▶ [What is being asked] For the records below, the count of lines that hold "worn" is required; give only that number.

▶ [Dataset excerpts]
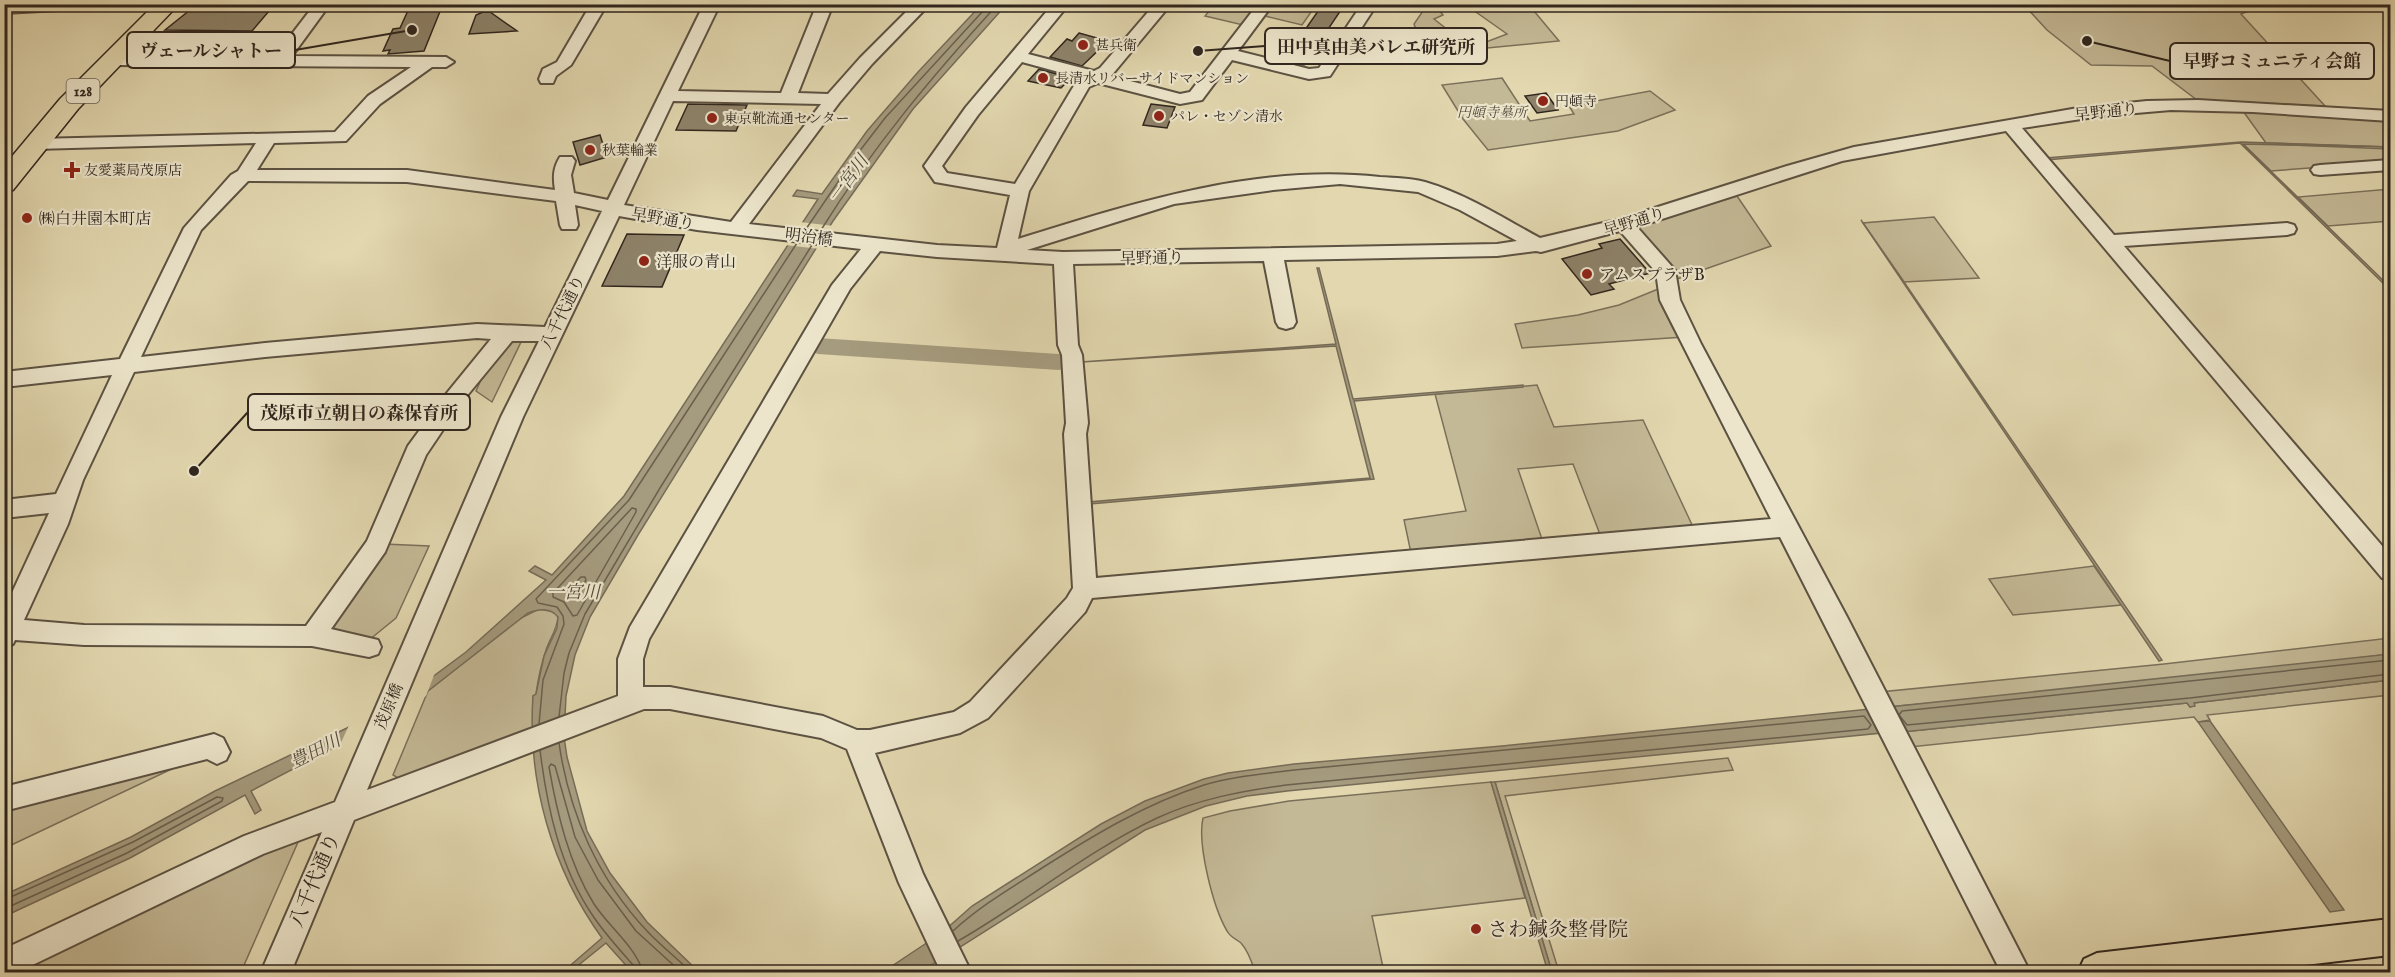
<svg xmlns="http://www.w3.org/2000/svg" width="2395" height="977" viewBox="0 0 2395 977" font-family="'IM FELL English','Noto Serif JP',serif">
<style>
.green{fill:#c4b996;stroke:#7a705a;stroke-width:1.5}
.water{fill:#a59b7e;stroke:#766c58;stroke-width:1.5}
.pier{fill:#e2d7af}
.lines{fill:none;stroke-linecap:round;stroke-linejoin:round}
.shore{stroke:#6a604e;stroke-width:1.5}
.canal{fill:#a59b7e;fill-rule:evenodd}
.building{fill:#8d8269;stroke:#30261e;stroke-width:1.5}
.minor-casing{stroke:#5c5242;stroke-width:4}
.major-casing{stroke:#30261e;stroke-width:4}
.highway-casing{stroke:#30261e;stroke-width:3}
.minor{fill:#ece5cb;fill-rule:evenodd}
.major{fill:#e2d7af;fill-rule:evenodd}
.highway{fill:#e2d7af;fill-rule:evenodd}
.poi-dot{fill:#8f2418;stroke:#ece5cb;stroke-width:2}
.labels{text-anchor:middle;stroke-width:4.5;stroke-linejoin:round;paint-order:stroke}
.far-poi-label{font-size:14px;fill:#30261e;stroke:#ece5cb;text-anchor:start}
.far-park-label{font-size:14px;font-style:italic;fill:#554b3c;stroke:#ece5cb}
.shield{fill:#ece5cb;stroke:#685f52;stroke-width:1.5}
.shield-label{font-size:15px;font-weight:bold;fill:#30261e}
.street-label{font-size:16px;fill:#30261e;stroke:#ece5cb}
.poi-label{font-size:16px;fill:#30261e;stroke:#ece5cb;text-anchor:start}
.water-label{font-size:18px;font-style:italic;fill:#53493b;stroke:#ece5cb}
.near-street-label{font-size:20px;fill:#30261e;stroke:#ece5cb}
.near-poi-label{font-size:20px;fill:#30261e;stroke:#ece5cb;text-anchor:start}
.leader{fill:none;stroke:#30261e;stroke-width:2}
.callout-dot{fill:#30261e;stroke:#ece5cb;stroke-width:2}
.callout{fill:#ece5cb;stroke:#30261e;stroke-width:2}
.callout-label{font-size:18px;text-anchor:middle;font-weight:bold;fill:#30261e}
</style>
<rect width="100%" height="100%" fill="#e2d7af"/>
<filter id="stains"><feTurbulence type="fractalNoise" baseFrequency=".00333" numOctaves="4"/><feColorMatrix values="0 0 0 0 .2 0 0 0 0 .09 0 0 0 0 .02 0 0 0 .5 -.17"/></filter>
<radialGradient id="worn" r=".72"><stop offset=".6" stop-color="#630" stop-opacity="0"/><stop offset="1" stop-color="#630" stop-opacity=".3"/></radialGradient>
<g class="green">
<path d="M1274 4H1316V5L1302 25 1265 16Z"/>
<path d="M1214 5H1235L1255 9 1243 25 1205 16Z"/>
<path d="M1427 5H1435L1443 15 1434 19 1457 37 1466 34 1481 44 1507 34 1466 5H1529L1559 41 1425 54 1414 24Z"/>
<path d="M2024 5H2263L2241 14 2325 106 2197 100 2152 66 2091 65 2047 30Z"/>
<path d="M1502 78 1530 121 1574 114 1569 106 1650 91 1675 110 1618 131 1488 150 1463 119 1442 85Z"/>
<path d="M2243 111 2390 120V147L2266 143Z"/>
<path d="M2242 143 2390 149V162L2271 171Z"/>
<path d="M2390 189V221L2328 226 2298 197Z"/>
<path d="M1737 196 1771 246 1674 280 1634 228Z"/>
<path d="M1934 217 1979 278 1904 282 1863 223Z"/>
<path d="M1663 287 1684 337 1522 348 1515 324 1578 315 1619 305Z"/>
<path d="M511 340H522L492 402 476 391 484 373Z"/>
<path d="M1537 385 1554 427 1643 420 1694 529 1601 537 1573 464 1518 469 1543 542 1411 553 1404 520 1466 511 1435 394Z"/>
<path d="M384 544 429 546 396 618 369 640 327 633Z"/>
<path d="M2094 566 2121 605 2013 615 1989 579Z"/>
<path d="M539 609 554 612 558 617C557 630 550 638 546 650 541 665 538 679 536 694L533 696V731L403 781 393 775 428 691 517 620Z"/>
<path d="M2390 638V654L2178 680 1888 707 1880 692 2164 664Z"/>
<path d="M2390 680V695L2207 715 2210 720 2198 722 2194 717 1910 747 1902 732 2187 703 2190 707 2194 706 2193 703Z"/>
<path d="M197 757 5 848V808Z"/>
<path d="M1728 758 1733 770 1505 796 1559 972H1552L1495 782Z"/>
<path d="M1491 782 1525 898 1372 916 1384 972H1255C1252 962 1248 951 1241 943 1236 939 1230 937 1227 931 1213 907 1197 844 1203 818L1230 811 1289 801Z"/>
<path d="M302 833 241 972H5L4 971Z"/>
</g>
<g class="water">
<path d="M981 5H1006L913 109 833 221 638 535 590 617 575 655 566 696 564 737 567 757 587 831 610 873 647 922 699 972H632L606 943 570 972 565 970 602 938C552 869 527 781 533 696L536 694 544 656 557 628 558 617C550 607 539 609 528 613L428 691 341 744 251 791 261 810 255 814 245 795 130 858 5 916 4 895 131 837 215 791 347 728 416 689 466 652 546 580 529 571 535 566 552 575 624 496 818 199 793 196 797 190 822 194 867 131 918 72Z"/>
<path d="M2241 142 2390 147 2243 144 2390 287V290L2240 143 2046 160 2044 158Z"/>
<path d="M1861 220 1904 282 2162 660 2159 661Z"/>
<path d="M1317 268H1319L1353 399 1523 385V387L1354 401 1374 479 1090 504 1089 502 1370 478 1336 346 1081 362 1336 344Z"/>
<path d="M2390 654V680L2194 703 2195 706 2190 707 2187 703 1902 732 1889 707Z"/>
<path d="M1870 709 1882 733 1287 791 1247 796 1206 806 1145 830 954 951 944 931 972 906 1101 824 1145 801 1204 779 1228 773 1294 764 1502 746Z"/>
<path d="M2210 721 2344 910 2330 912 2198 722Z"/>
<path d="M1491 782H1495L1552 972H1548Z"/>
<path d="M931 940 940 959 921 972H883Z"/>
</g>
<g class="pier">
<path d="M800 222 834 226 820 249 785 245Z"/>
<path d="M436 670 426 696 338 749 350 723 415 686Z"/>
</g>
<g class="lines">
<g class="shore">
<path d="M806 229 855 157 885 118 983 11 985 4"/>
<path d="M821 230C872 148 933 75 998 4"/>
<path d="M632 508 636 509V512L577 615 573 616 564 602 553 597V593Z"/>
<path d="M581 577H585L586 580 576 597 573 598 567 591Z"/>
<path d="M2390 660 1902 711 1899 715 1907 725 2190 698 2390 674"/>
<path d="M559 717 564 673 569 653 585 614 660 488 812 245"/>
<path d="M539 724 543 680 564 624 563 616 557 607 538 603 536 599 629 500 797 243"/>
<path d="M559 743C569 813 598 879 647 931 661 946 677 958 691 972"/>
<path d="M540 750C547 807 560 868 593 916 605 934 620 950 634 966L636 972"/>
<path d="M4 900 133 842 217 797 223 798 222 801 127 853 4 909"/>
<path d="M953 931C980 906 1011 888 1042 868 1094 835 1145 804 1204 785 1233 776 1264 774 1294 770L1864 716 1871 725 1868 729 1286 785C1242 791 1198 799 1157 818 1087 851 1026 902 958 941"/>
<path d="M643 972C635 946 609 927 594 904 569 864 557 813 549 767L551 764 555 766 575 837 598 880 636 931 681 972"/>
</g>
<path class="canal" d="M818 338 1059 354 1067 356 1070 362 1067 368 1059 370 818 354 810 351 807 346 810 341Z"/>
</g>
<g class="building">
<path d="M275 4 252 31 165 30 195 6Z"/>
<path d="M411 4H443L424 51 388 54 390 50 383 51 393 29 400 28Z"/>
<path d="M1323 4H1345L1304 65 1284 60Z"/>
<path d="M483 12H490L517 31 469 34 476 15Z"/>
<path d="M1079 33 1108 41 1082 66 1050 57 1067 39 1072 41Z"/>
<path d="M1039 69 1071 78 1061 88 1028 81Z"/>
<path d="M1546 93 1558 110 1537 113 1525 96Z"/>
<path d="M688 104 747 105 736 131 676 130Z"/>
<path d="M1151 104 1175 107 1167 128 1143 125Z"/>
<path d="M600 135 607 157 580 165 573 142Z"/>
<path d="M627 234 684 235 662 287 602 286Z"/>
<path d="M1620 239 1650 273 1609 284 1614 289 1591 295 1562 259 1602 248 1599 244Z"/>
</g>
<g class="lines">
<g class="minor-casing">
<g id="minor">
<path d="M4 4H85L78 9 4 13Z"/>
<path d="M315 4H330L292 56 446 57 454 62 446 67H432L380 104 346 141 274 143 257 170H407L555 190C553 178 553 168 560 157H572L575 161 571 175 574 193 608 200 704 4H720L678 91 781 93 817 4H833L798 93 828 94 860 58 914 4H930L872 64 839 103 749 224 937 245 997 248 1010 195 935 182 924 166 966 107 1053 4H1069L1028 54 1094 71 1100 68 1155 4H1171L1111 76 1180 94 1190 92 1258 4H1273L1238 51 1309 69 1319 68 1362 4H1377L1330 76 1309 79 1232 60 1202 100 1180 104 1098 83 1089 87 1029 191 1018 239C1133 203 1258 163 1380 177 1395 178 1411 178 1425 182 1466 194 1503 218 1540 238L1620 219 1787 166 1854 147 2078 108 2147 101 2198 100 2390 111V121L2253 112 2171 110 2101 116 2022 128 2114 235 2287 223 2294 225 2296 229 2294 233 2287 235 2124 246 2390 555V580L2382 578 2006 131 1842 161 1637 227 1675 270 1680 300 1701 344 1847 617 2030 972H2001L1780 537 1092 598 1085 612 988 718 960 733 875 753 923 874 971 972H941L899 883 847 749 821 738 670 709H644L354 820 291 972H261L322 832 263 854 18 972H4V949L244 836 335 802 501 417 539 341H512L461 403 426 455 385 552 331 629 378 640 381 647 378 654 369 657 312 646 84 645 15 640 13 644 4 647V610L49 513 4 518V500L56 494 112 375 4 387V372L120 359 184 228 231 175 238 171 256 143 35 149 29 148 26 144 29 140 35 139 335 132 368 96 411 67 112 65 104 60 112 55 275 56ZM1022 62 1081 78 1075 84 1015 184 947 173 942 166 978 115ZM673 101 821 104 731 222 624 205ZM248 181 407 182 556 201 560 225 562 229H576L578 225 575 205 602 211 545 327 477 324 265 343 141 357 201 230ZM1340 184 1418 192 1460 210 1517 241 1497 244 1063 252 1027 250 1174 204 1273 190ZM619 216 697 230 861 249 832 285 630 627 618 659V696L367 790 523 417ZM1620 231 1656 272 1660 300 1771 519 1096 578 1086 434 1088 423 1082 355 1078 345 1073 264 1264 261 1276 322 1279 327 1286 329 1293 327 1296 322 1284 260 1497 256 1536 251 1541 252ZM880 251 937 257 1054 264 1058 345 1062 355 1066 423 1064 434 1073 588 1067 598 970 702 954 712 870 730H857L823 716 670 687H643V659L649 639 850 289ZM477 338 491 339 447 393 408 446 367 541 306 626 84 625 24 620 68 524 83 480 134 372 265 357Z"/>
<path d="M591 4H607L571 65 556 76 553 83H541L539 79 543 69 557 62Z"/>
<path d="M2390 160V170L2320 175 2314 174 2311 170 2314 166 2320 165Z"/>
<path d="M214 734 223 738 230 752 226 760 217 764 207 759 4 811V787Z"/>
</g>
</g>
<g class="major-casing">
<path id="major" d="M2390 919V955L2246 972H2078L2084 959 2097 953Z"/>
</g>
<g class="highway-casing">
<path id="highway" d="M155 4H179L78 109 13 190 4 192V166L60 99Z"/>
</g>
<use href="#minor" class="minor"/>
<use href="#major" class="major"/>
<use href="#highway" class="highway"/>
</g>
<g class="poi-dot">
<circle cx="1083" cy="45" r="6"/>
<circle cx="1043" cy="78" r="6"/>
<circle cx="1543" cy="101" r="6"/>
<circle cx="1159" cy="116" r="6"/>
<circle cx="712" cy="118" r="6"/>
<circle cx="590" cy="150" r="6"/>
<path d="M69 161h6v6h6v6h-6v6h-6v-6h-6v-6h6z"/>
<circle cx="27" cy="218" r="6"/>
<circle cx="644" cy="261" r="6"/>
<circle cx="1587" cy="274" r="6"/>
<circle cx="1476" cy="929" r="6"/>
</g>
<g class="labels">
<g class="far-poi-label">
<text x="1095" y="50">甚兵衛</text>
<text x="1055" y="83">長清水リバーサイドマンション</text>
<text x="1555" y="106">円頓寺</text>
<text x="1171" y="121">パレ・セゾン清水</text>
<text x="724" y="123">東京靴流通センター</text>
<text x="602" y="155">秋葉輪業</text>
<text x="84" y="175">友愛薬局茂原店</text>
</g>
<g class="far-park-label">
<text x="1492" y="117">円頓寺墓所</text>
</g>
<rect class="shield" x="66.5" y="79" width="33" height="24" rx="4.5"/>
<g class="shield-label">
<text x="83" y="96">128</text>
</g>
<g class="street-label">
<text transform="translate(2106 111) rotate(-6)" y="6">早野通り</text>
<text transform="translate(663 218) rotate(10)" y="6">早野通り</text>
<text transform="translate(1634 221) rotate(-17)" y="6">早野通り</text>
<text transform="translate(809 236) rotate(7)" y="6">明治橋</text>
<text transform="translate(1152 257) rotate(-1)" y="6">早野通り</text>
<text transform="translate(562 312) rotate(-64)" y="6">八千代通り</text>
<text transform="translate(388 706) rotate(-67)" y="6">茂原橋</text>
</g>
<g class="poi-label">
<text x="39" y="224">㈱白井園本町店</text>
<text x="656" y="267">洋服の青山</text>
<text x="1599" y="280">アムスプラザB</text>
</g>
<g class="water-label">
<text transform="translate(848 179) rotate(-54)" y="6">一宮川</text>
<text x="573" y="598">一宮川</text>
<text transform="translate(315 751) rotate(-27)" y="6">豊田川</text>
</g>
<g class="near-street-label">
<text transform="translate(314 880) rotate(-67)" y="7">八千代通り</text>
</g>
<g class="near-poi-label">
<text x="1488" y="936">さわ鍼灸整骨院</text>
</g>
</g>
<path class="leader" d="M1198 51L1265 46M412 30L295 50M2087 41L2170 61M194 471L248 412"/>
<g class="callout-dot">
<circle cx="1198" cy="51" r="6"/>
<circle cx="412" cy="30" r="6"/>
<circle cx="2087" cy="41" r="6"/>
<circle cx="194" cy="471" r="6"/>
</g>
<g class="callout">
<rect x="1265" y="28" width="222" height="36" rx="6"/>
<rect x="127" y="32" width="168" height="36" rx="6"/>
<rect x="2170" y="43" width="204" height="36" rx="6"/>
<rect x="248" y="394" width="222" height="36" rx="6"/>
</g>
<g class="callout-label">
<text x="1376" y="53">田中真由美バレエ研究所</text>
<text x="211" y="57">ヴェールシャトー</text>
<text x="2272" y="67">早野コミュニティ会館</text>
<text x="359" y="419">茂原市立朝日の森保育所</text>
</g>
<rect width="2395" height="977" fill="none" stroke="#e2d7af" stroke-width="24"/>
<rect x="6" y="6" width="2383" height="965" fill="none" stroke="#30261e" stroke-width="3"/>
<rect x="12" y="12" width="2371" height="953" fill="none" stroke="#30261e" stroke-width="1.5"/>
<rect width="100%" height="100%" filter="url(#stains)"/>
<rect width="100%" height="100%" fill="url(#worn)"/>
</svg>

▶ [Task output] 2